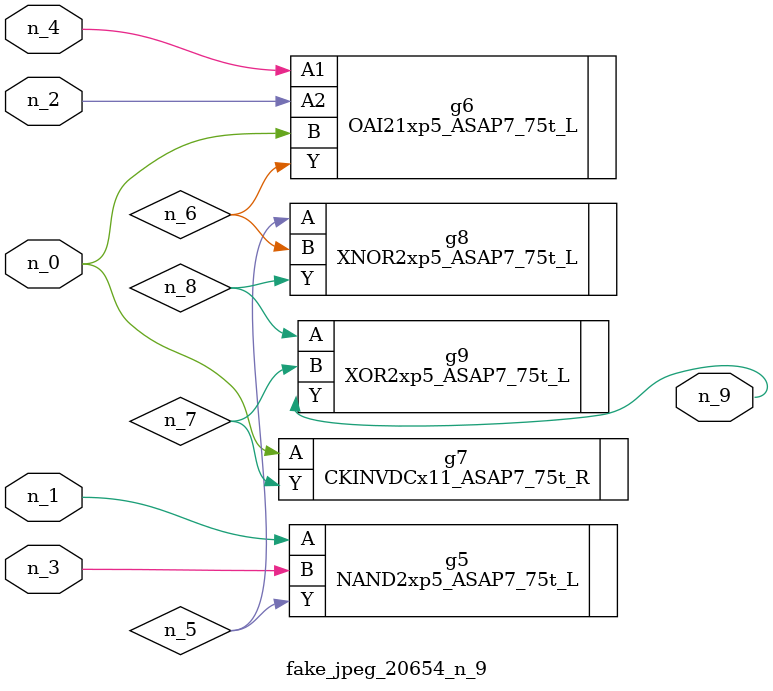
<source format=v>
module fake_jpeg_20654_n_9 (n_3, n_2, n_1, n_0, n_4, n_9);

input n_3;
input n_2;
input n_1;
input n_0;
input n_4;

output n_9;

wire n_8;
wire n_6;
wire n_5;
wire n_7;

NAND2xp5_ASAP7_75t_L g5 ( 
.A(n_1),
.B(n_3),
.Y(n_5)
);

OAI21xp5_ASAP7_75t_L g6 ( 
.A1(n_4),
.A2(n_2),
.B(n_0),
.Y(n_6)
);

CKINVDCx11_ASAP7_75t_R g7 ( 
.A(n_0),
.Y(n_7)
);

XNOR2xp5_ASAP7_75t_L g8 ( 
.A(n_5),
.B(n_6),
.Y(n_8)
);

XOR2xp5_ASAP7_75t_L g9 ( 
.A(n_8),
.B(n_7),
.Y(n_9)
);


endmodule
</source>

★ ★ ★ ★ ★ ★ ★

Work instruction:
The result should be the listing above, restated exactly, with no pictures in it.

Answer to this task:
<source format=v>
module fake_jpeg_20654_n_9 (n_3, n_2, n_1, n_0, n_4, n_9);

input n_3;
input n_2;
input n_1;
input n_0;
input n_4;

output n_9;

wire n_8;
wire n_6;
wire n_5;
wire n_7;

NAND2xp5_ASAP7_75t_L g5 ( 
.A(n_1),
.B(n_3),
.Y(n_5)
);

OAI21xp5_ASAP7_75t_L g6 ( 
.A1(n_4),
.A2(n_2),
.B(n_0),
.Y(n_6)
);

CKINVDCx11_ASAP7_75t_R g7 ( 
.A(n_0),
.Y(n_7)
);

XNOR2xp5_ASAP7_75t_L g8 ( 
.A(n_5),
.B(n_6),
.Y(n_8)
);

XOR2xp5_ASAP7_75t_L g9 ( 
.A(n_8),
.B(n_7),
.Y(n_9)
);


endmodule
</source>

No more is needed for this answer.